MonsoonRF has developed the technology to be relatively inexpensive, according to Armstrong. While the RFID Lantern readers might initially cost a few hundred dollars apiece, solution providers could offer them for less than that as part of a service contract (similarly to how a wireless phone service provider sells phones at a lower price than what the device might cost as part of a contract). Pricing will vary according to the volume at which the readers are ordered.

Armstrong says his company will be ready to take orders for the canister-based readers sometime in the spring, and will be able to ship them during the third quarter of 2016. The lamp-embedded version, he notes, is more likely to be available early next year.

Charles Lim, MonsoonRF’s COO/CMO

The advantage of the RFID-enabled bulb, versus the canister, will be the simplicity of use.
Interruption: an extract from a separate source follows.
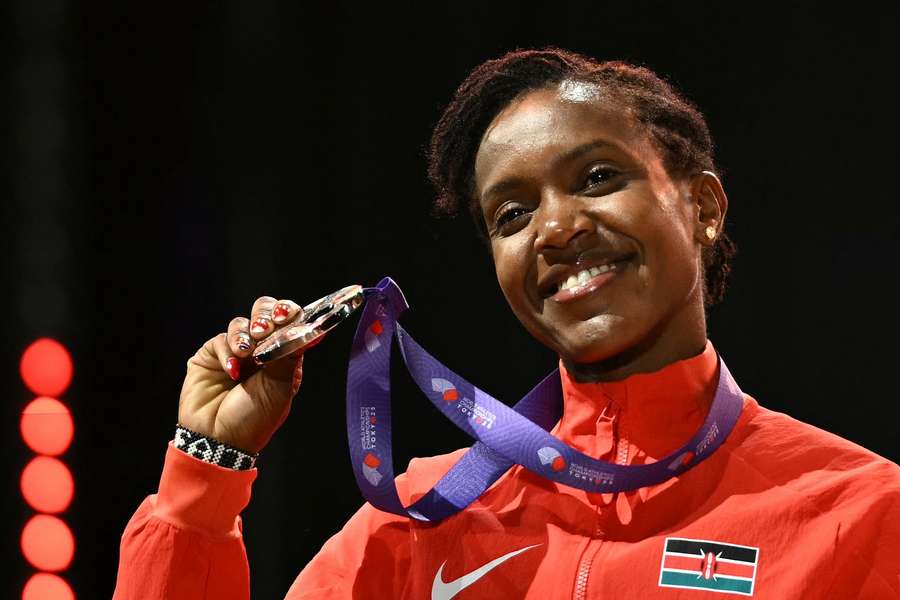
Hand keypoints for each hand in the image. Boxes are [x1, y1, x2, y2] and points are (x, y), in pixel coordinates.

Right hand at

Some Halo recessed light fixtures, however, cannot accommodate the canisters, so in those cases, users would require an added module (offered by MonsoonRF) to make the canister fit.

The company is also writing a proposal to GS1 for an EPC Gen 2 protocol modification or extension that would allow known tags to be directly addressed by its reader. With the existing EPC Gen 2 protocol (EPC Gen2V2), Lim explains, tags that have already been interrogated compete with unread tags during the “select” read process, which slows down the effort to capture all tag reads. However, he adds, the company has developed an additional node that permits the reader to call a specific tag, without any other tags responding, thereby eliminating collision and permitting rapid confirmation of a store’s inventory, for example. The firm has named its anticollision read method TagLock. If GS1 releases a new protocol, Armstrong says—such as a Gen 3 version of the UHF technology that could accomplish the same kind of reading process employed by MonsoonRF’s TagLock method—that additional node would not be necessary.

MonsoonRF will be exhibiting the technology at its booth (#543) at RFID Journal LIVE! in Orlando, Fla., on May 3-5.